*Recorded data*:
......

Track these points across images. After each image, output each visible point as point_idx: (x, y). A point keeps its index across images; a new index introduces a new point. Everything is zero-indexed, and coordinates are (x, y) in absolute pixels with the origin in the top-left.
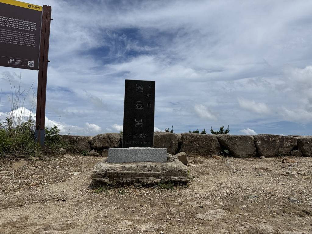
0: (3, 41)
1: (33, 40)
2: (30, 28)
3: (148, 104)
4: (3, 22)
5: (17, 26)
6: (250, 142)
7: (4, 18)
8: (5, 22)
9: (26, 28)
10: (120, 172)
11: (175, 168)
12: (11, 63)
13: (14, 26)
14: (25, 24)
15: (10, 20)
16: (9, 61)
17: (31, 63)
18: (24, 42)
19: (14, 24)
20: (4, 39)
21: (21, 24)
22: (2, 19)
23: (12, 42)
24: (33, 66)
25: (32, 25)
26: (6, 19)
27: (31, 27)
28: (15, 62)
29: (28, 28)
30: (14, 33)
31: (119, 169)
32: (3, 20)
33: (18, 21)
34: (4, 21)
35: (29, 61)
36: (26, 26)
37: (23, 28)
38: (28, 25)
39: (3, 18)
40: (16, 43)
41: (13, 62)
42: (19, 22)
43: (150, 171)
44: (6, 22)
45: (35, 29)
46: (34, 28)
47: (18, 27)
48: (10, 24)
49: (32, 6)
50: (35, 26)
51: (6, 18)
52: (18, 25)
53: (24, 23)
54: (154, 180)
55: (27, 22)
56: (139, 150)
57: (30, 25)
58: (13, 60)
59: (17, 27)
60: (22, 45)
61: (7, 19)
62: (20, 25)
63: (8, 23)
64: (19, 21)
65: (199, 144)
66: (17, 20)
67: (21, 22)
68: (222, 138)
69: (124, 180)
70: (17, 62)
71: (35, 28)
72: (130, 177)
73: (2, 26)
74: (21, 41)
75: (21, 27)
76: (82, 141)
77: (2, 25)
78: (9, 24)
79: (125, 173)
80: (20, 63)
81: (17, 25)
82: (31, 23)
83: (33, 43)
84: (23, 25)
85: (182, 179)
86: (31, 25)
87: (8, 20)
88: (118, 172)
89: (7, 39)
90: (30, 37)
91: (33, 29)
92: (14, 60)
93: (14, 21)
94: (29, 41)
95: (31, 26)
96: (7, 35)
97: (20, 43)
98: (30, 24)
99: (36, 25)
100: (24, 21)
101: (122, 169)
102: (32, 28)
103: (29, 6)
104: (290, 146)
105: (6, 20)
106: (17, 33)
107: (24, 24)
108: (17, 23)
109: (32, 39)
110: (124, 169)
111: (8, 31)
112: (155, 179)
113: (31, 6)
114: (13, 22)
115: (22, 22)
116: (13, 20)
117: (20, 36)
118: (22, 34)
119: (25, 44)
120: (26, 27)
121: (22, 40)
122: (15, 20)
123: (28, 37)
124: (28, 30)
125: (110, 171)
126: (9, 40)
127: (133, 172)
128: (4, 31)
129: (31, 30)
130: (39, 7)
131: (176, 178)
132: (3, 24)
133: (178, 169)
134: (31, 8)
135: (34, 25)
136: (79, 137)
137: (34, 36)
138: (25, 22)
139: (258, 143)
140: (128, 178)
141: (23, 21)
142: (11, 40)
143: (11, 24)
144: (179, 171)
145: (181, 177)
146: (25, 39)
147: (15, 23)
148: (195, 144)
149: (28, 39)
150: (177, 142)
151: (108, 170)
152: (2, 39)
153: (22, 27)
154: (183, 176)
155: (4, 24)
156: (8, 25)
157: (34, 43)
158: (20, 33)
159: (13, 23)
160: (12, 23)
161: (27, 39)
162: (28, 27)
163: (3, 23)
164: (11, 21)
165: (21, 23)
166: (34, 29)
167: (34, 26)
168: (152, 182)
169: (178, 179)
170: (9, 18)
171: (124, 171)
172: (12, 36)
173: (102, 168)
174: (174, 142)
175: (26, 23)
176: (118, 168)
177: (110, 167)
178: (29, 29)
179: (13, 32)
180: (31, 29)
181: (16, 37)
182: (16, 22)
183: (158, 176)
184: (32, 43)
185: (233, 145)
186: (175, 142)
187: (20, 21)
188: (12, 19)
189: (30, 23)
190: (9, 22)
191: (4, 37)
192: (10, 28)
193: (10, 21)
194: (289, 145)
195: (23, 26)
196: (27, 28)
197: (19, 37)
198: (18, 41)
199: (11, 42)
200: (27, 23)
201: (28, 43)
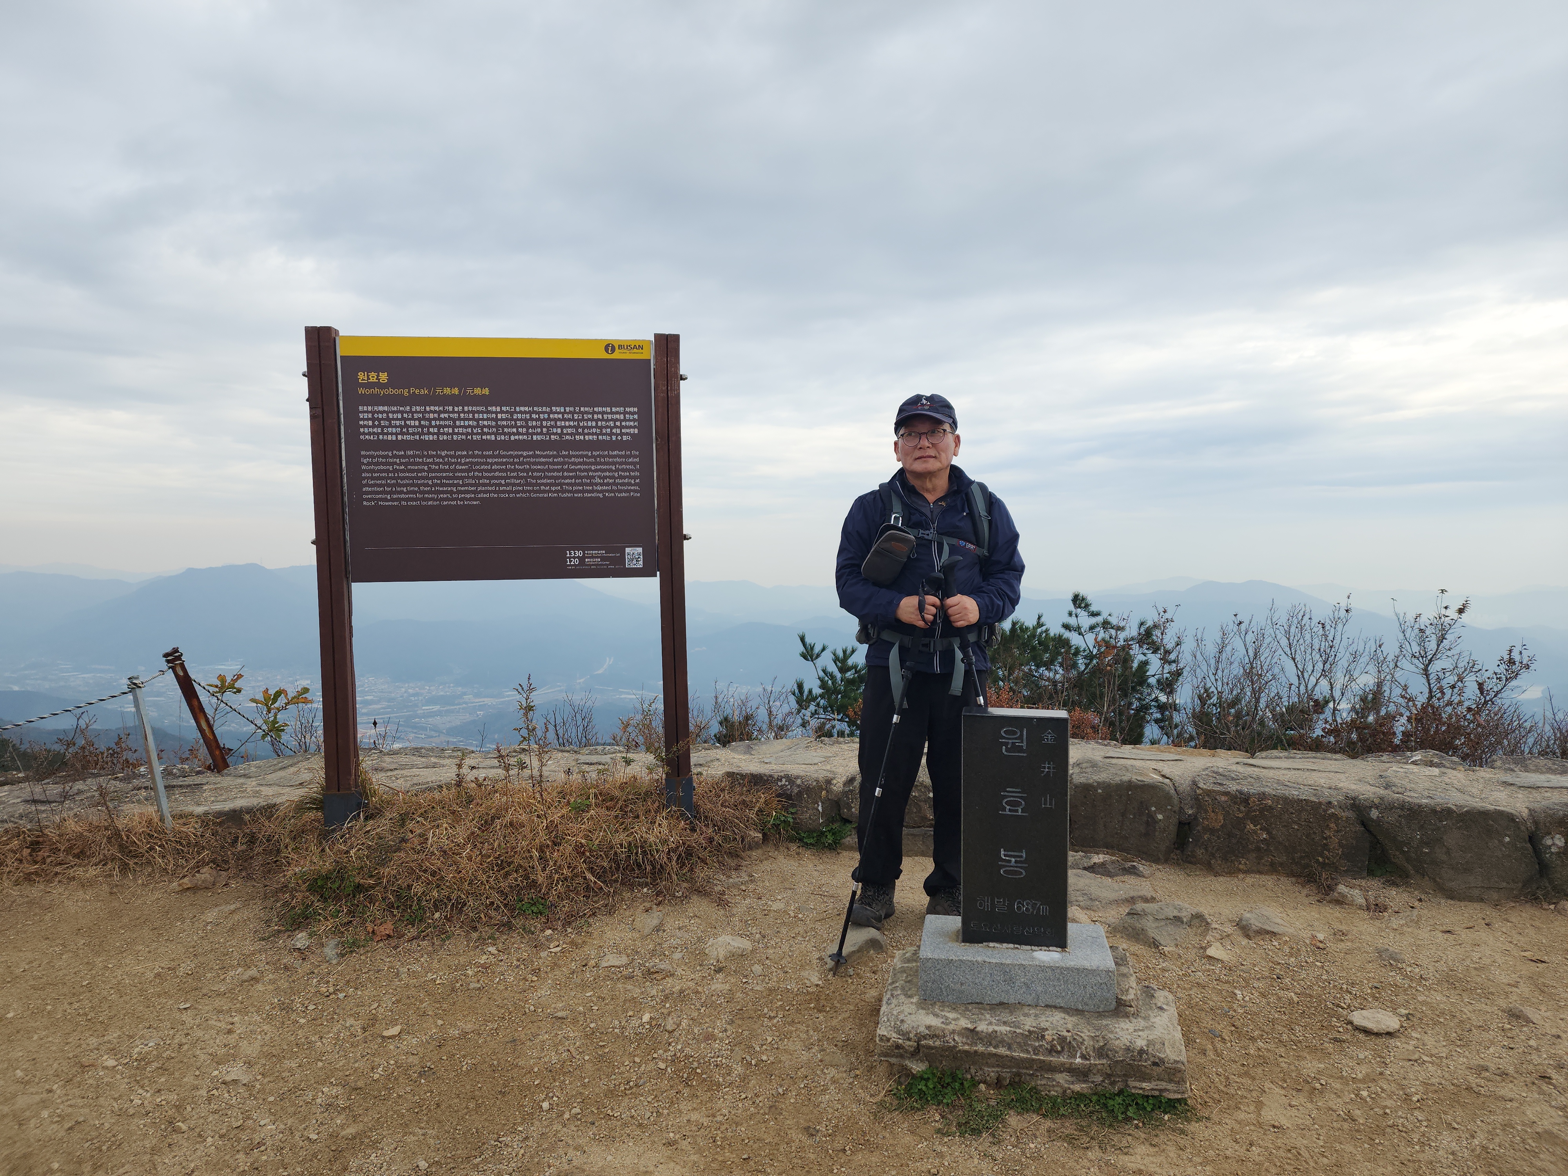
0: (545, 492)
1: (633, 471)
2: (618, 431)
3: (1046, 800)
4: (536, 427)
5: (580, 430)
6: (1507, 839)
7: (539, 413)
8: (542, 427)
9: (606, 434)
10: (960, 1047)
11: (1141, 1052)
12: (575, 565)
13: (571, 434)
14: (603, 420)
15: (556, 416)
16: (570, 558)
17: (634, 554)
18: (608, 484)
19: (570, 427)
20: (546, 485)
21: (590, 424)
22: (534, 416)
23: (572, 492)
24: (641, 563)
25: (625, 420)
26: (544, 413)
27: (621, 427)
28: (588, 558)
29: (614, 431)
30: (573, 459)
31: (956, 1038)
32: (536, 420)
33: (580, 412)
34: (539, 423)
35: (628, 550)
36: (607, 427)
37: (597, 435)
38: (612, 420)
39: (536, 413)
40: (583, 491)
41: (582, 560)
42: (586, 416)
43: (1058, 1052)
44: (544, 423)
45: (636, 431)
46: (631, 427)
47: (584, 434)
48: (559, 431)
49: (617, 347)
50: (634, 420)
51: (544, 409)
52: (584, 428)
53: (600, 416)
54: (1071, 1086)
55: (609, 410)
56: (1017, 967)
57: (617, 420)
58: (579, 553)
59: (580, 434)
60: (601, 495)
61: (549, 413)
62: (588, 427)
63: (553, 427)
64: (583, 413)
65: (1269, 833)
66: (577, 409)
67: (590, 416)
68: (1374, 814)
69: (973, 1071)
70: (592, 557)
71: (634, 427)
72: (993, 1067)
73: (537, 440)
74: (596, 484)
75: (593, 434)
76: (808, 797)
77: (535, 438)
78: (555, 430)
79: (976, 1052)
80: (603, 558)
81: (581, 427)
82: (620, 413)
83: (633, 482)
84: (597, 424)
85: (1166, 1090)
86: (622, 417)
87: (551, 416)
88: (955, 1047)
89: (555, 485)
90: (621, 463)
91: (628, 431)
92: (584, 553)
93: (570, 416)
94: (621, 477)
95: (621, 421)
96: (554, 471)
97: (593, 491)
98: (618, 416)
99: (636, 417)
100: (600, 409)
101: (967, 1038)
102: (627, 427)
103: (610, 347)
105: (546, 416)
106: (582, 456)
107: (598, 420)
108: (578, 420)
109: (629, 470)
110: (973, 1038)
111: (554, 457)
112: (1073, 1083)
113: (613, 350)
114: (565, 420)
115: (594, 413)
116: (565, 412)
117: (592, 467)
118: (599, 456)
119: (611, 491)
120: (608, 430)
121: (600, 477)
122: (570, 412)
123: (614, 463)
124: (614, 438)
125: (931, 1043)
126: (561, 485)
127: (1002, 1051)
128: (544, 456)
129: (625, 438)
130: (638, 346)
131: (1144, 1085)
132: (537, 434)
133: (1152, 1059)
134: (617, 355)
135: (631, 417)
136: (799, 782)
137: (635, 456)
138: (603, 413)
139: (1549, 842)
140: (986, 1069)
141: (596, 409)
142: (568, 484)
143: (562, 428)
144: (1155, 1064)
145: (1163, 1085)
146: (607, 474)
147: (571, 423)
149: (617, 470)
150: (1174, 820)
151: (925, 1037)
152: (543, 488)
153: (594, 430)
154: (1170, 1081)
155: (541, 433)
156: (554, 434)
157: (637, 481)
158: (592, 456)
159: (567, 424)
160: (563, 423)
161: (615, 471)
162: (611, 428)
163: (539, 430)
164: (559, 419)
165: (589, 420)
166: (632, 431)
167: (630, 420)
168: (1065, 1091)
169: (1152, 1089)
170: (554, 409)
171: (971, 1044)
172: (568, 470)
173: (905, 1027)
174: (1160, 817)
175: (605, 416)
176: (954, 1032)
177: (928, 1027)
178: (617, 435)
179: (570, 456)
180: (624, 434)
181: (580, 470)
182: (576, 416)
183: (1081, 1074)
184: (630, 484)
186: (1167, 818)
187: (586, 412)
188: (562, 409)
189: (617, 413)
190: (553, 423)
191: (546, 477)
192: (560, 445)
193: (556, 420)
195: (599, 428)
196: (611, 434)
197: (590, 470)
198: (587, 484)
199: (568, 491)
200: (607, 413)
201: (617, 484)
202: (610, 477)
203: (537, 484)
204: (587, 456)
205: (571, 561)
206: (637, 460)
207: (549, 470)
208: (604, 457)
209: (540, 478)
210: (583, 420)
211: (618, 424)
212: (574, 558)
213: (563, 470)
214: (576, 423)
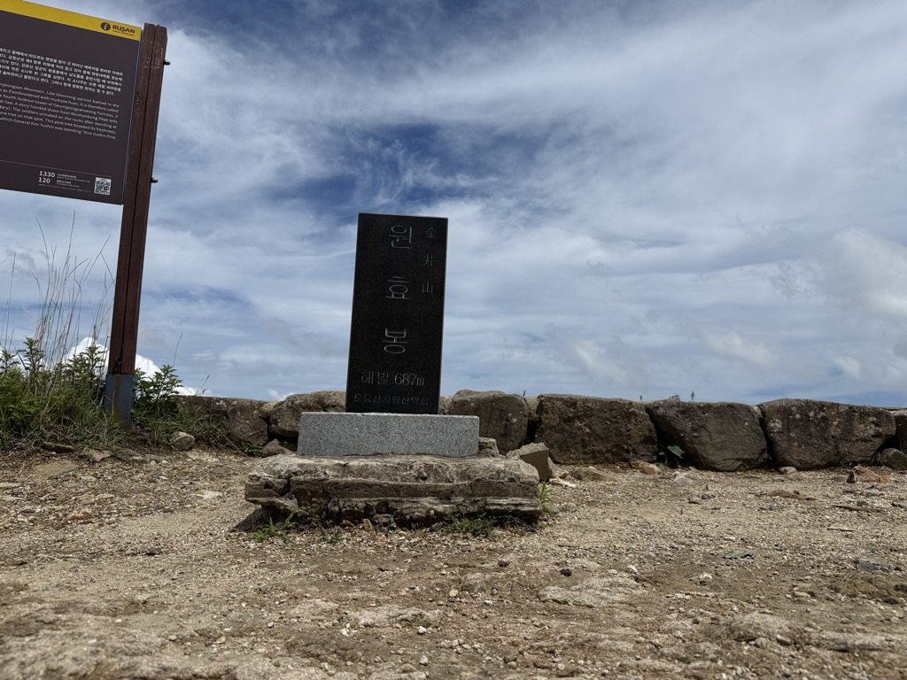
0: (27, 120)
1: (112, 119)
2: (103, 87)
3: (426, 286)
4: (29, 69)
5: (68, 79)
6: (747, 424)
7: (33, 59)
8: (34, 70)
9: (92, 87)
10: (331, 479)
11: (498, 472)
12: (46, 183)
13: (60, 81)
14: (91, 76)
15: (48, 65)
16: (42, 177)
17: (103, 183)
18: (87, 125)
19: (60, 75)
20: (30, 115)
21: (78, 76)
22: (28, 60)
23: (53, 124)
24: (109, 191)
25: (110, 80)
26: (38, 60)
27: (107, 84)
28: (59, 179)
29: (100, 86)
30: (58, 100)
31: (327, 472)
32: (30, 64)
33: (71, 66)
34: (32, 67)
35: (98, 179)
36: (93, 82)
37: (84, 86)
38: (99, 77)
39: (30, 58)
40: (63, 126)
41: (53, 180)
42: (76, 70)
43: (424, 479)
44: (37, 68)
45: (119, 90)
46: (115, 86)
47: (72, 83)
48: (49, 76)
49: (112, 27)
50: (119, 82)
51: (39, 57)
52: (72, 78)
53: (89, 73)
54: (435, 507)
55: (97, 69)
56: (392, 419)
57: (104, 78)
58: (52, 175)
59: (68, 82)
60: (80, 132)
61: (43, 61)
62: (76, 79)
63: (44, 72)
64: (74, 67)
65: (590, 428)
66: (69, 63)
67: (80, 71)
68: (661, 411)
69: (341, 503)
70: (64, 180)
71: (119, 87)
72: (362, 497)
73: (27, 79)
74: (77, 123)
75: (80, 84)
76: (242, 414)
77: (26, 77)
78: (46, 75)
79: (347, 483)
80: (73, 182)
81: (70, 77)
82: (107, 74)
83: (110, 127)
84: (85, 78)
85: (520, 504)
86: (108, 77)
87: (44, 64)
88: (324, 479)
89: (39, 117)
90: (102, 111)
91: (112, 88)
92: (56, 175)
93: (62, 67)
94: (100, 121)
95: (107, 80)
96: (39, 105)
97: (73, 128)
98: (105, 76)
99: (121, 79)
100: (90, 68)
101: (338, 471)
102: (111, 85)
103: (105, 25)
104: (873, 436)
105: (39, 63)
106: (67, 99)
107: (87, 75)
108: (69, 72)
109: (109, 118)
110: (344, 472)
111: (41, 95)
112: (436, 505)
113: (108, 27)
114: (56, 69)
115: (84, 69)
116: (57, 63)
117: (75, 109)
118: (82, 102)
119: (90, 131)
120: (94, 85)
121: (81, 118)
122: (62, 65)
123: (97, 110)
124: (99, 91)
125: (302, 478)
126: (44, 117)
127: (371, 480)
128: (32, 93)
129: (108, 93)
130: (131, 30)
131: (501, 501)
132: (29, 74)
133: (509, 476)
134: (111, 32)
135: (117, 79)
136: (235, 403)
137: (115, 108)
138: (92, 71)
139: (773, 425)
140: (354, 500)
141: (86, 67)
142: (50, 118)
143: (52, 74)
144: (512, 480)
145: (519, 500)
146: (88, 117)
147: (62, 73)
148: (580, 428)
149: (97, 116)
150: (526, 420)
151: (295, 474)
152: (26, 117)
153: (82, 82)
154: (525, 496)
155: (33, 75)
156: (43, 77)
157: (114, 127)
158: (76, 101)
159: (58, 72)
160: (54, 71)
161: (95, 116)
162: (98, 83)
163: (31, 72)
164: (51, 68)
165: (78, 73)
166: (115, 89)
167: (114, 81)
168: (428, 512)
169: (508, 504)
170: (48, 59)
171: (342, 476)
172: (52, 107)
173: (278, 468)
174: (515, 420)
175: (93, 74)
176: (326, 467)
177: (301, 466)
178: (102, 89)
179: (57, 98)
180: (108, 90)
181: (64, 110)
182: (67, 69)
183: (445, 496)
184: (107, 128)
185: (695, 430)
186: (519, 421)
187: (76, 67)
188: (55, 61)
189: (104, 73)
190: (45, 69)
191: (30, 109)
192: (47, 87)
193: (48, 68)
194: (872, 432)
195: (86, 81)
196: (97, 88)
197: (73, 111)
198: (68, 121)
199: (50, 124)
200: (95, 72)
201: (96, 126)
202: (90, 120)
203: (21, 113)
204: (72, 100)
205: (42, 180)
206: (117, 111)
207: (34, 104)
208: (88, 103)
209: (25, 108)
210: (73, 72)
211: (104, 81)
212: (46, 177)
213: (48, 107)
214: (66, 74)
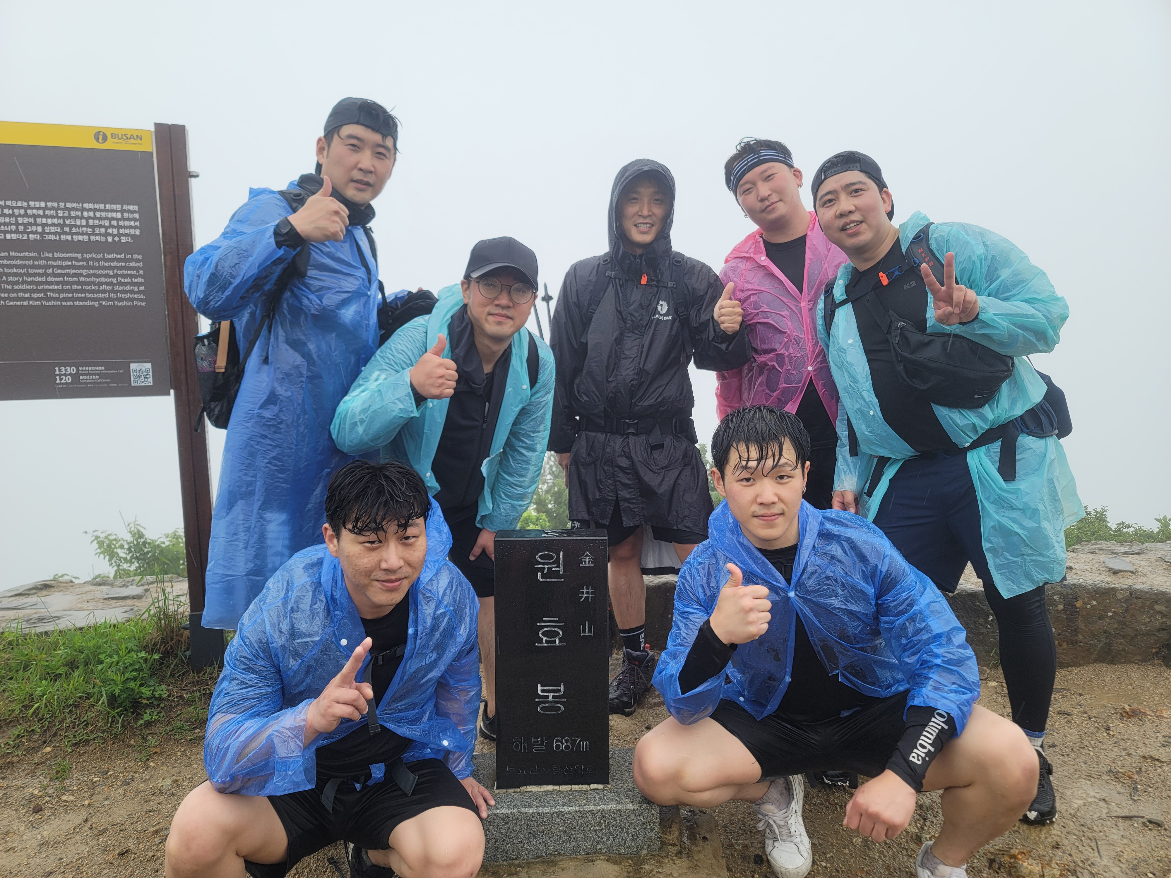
0: (24, 299)
1: (136, 277)
2: (115, 231)
4: (10, 224)
5: (67, 229)
7: (13, 208)
8: (17, 224)
9: (99, 234)
12: (66, 383)
13: (55, 233)
14: (95, 218)
15: (35, 212)
16: (60, 375)
17: (142, 370)
18: (104, 292)
19: (53, 225)
20: (25, 291)
21: (78, 222)
22: (6, 211)
23: (58, 299)
24: (151, 380)
25: (123, 219)
26: (19, 208)
27: (119, 227)
28: (83, 375)
29: (110, 231)
30: (58, 263)
32: (10, 216)
33: (66, 209)
34: (13, 220)
35: (133, 366)
36: (100, 226)
37: (89, 235)
38: (106, 218)
39: (9, 207)
40: (73, 299)
41: (75, 377)
42: (73, 214)
44: (20, 220)
45: (138, 232)
46: (130, 227)
47: (72, 234)
48: (40, 229)
49: (109, 137)
50: (135, 220)
51: (20, 203)
52: (71, 226)
53: (91, 214)
55: (102, 207)
57: (113, 219)
58: (73, 370)
59: (66, 233)
60: (96, 304)
61: (25, 209)
62: (76, 226)
63: (31, 224)
64: (69, 210)
66: (62, 205)
67: (79, 213)
70: (88, 374)
71: (135, 227)
73: (11, 240)
74: (90, 292)
75: (83, 234)
77: (8, 236)
78: (34, 228)
80: (101, 375)
81: (67, 226)
82: (116, 211)
83: (136, 289)
84: (87, 222)
86: (119, 215)
87: (29, 212)
89: (40, 291)
90: (121, 268)
91: (127, 231)
92: (78, 370)
93: (53, 213)
94: (120, 284)
95: (118, 220)
96: (35, 275)
97: (86, 299)
98: (114, 215)
99: (137, 216)
100: (91, 206)
102: (125, 227)
103: (100, 135)
105: (22, 212)
106: (70, 259)
107: (89, 218)
108: (64, 218)
109: (131, 276)
111: (34, 259)
113: (105, 138)
114: (47, 217)
115: (83, 210)
116: (46, 208)
117: (84, 272)
118: (90, 259)
119: (109, 299)
120: (103, 230)
121: (94, 283)
122: (53, 208)
123: (112, 268)
124: (110, 239)
126: (45, 291)
128: (22, 259)
129: (124, 239)
130: (137, 136)
132: (11, 232)
134: (110, 145)
135: (131, 216)
137: (138, 261)
138: (95, 210)
141: (86, 206)
142: (53, 291)
143: (43, 226)
146: (103, 280)
147: (55, 221)
149: (116, 276)
152: (21, 295)
153: (84, 230)
155: (17, 232)
156: (32, 232)
157: (142, 288)
158: (83, 260)
159: (50, 221)
160: (44, 221)
161: (113, 277)
162: (106, 228)
163: (14, 228)
164: (39, 216)
165: (77, 217)
166: (133, 231)
167: (129, 220)
170: (32, 204)
172: (53, 275)
175: (98, 214)
178: (114, 236)
179: (54, 259)
180: (122, 235)
181: (68, 275)
182: (60, 213)
184: (132, 292)
187: (73, 209)
188: (43, 205)
189: (112, 211)
190: (31, 220)
191: (23, 282)
192: (40, 245)
193: (35, 217)
195: (90, 227)
196: (106, 235)
197: (81, 275)
198: (77, 291)
199: (54, 299)
200: (100, 210)
201: (116, 292)
202: (107, 284)
203: (13, 291)
204: (76, 259)
205: (61, 379)
206: (141, 264)
207: (28, 275)
208: (98, 260)
209: (17, 283)
210: (70, 217)
211: (114, 223)
212: (66, 375)
213: (47, 275)
214: (61, 221)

......

*What is expected*:
Could you give the material again, starting at its beginning and ending at the line that contains "9: (26, 28)", with "top-left" replaced by "upper-left" and everything else unchanged? Leave the pictures out of your answer.

*Task result*:
Track these points across images. After each image, output each visible point as point_idx: (x, y). A point keeps its index across images; a new index introduces a new point. Everything is zero-indexed, and coordinates are (x, y) in absolute pixels with the origin in the upper-left.
0: (3, 41)
1: (33, 40)
2: (30, 28)
3: (148, 104)
4: (3, 22)
5: (17, 26)
6: (250, 142)
7: (4, 18)
8: (5, 22)
9: (26, 28)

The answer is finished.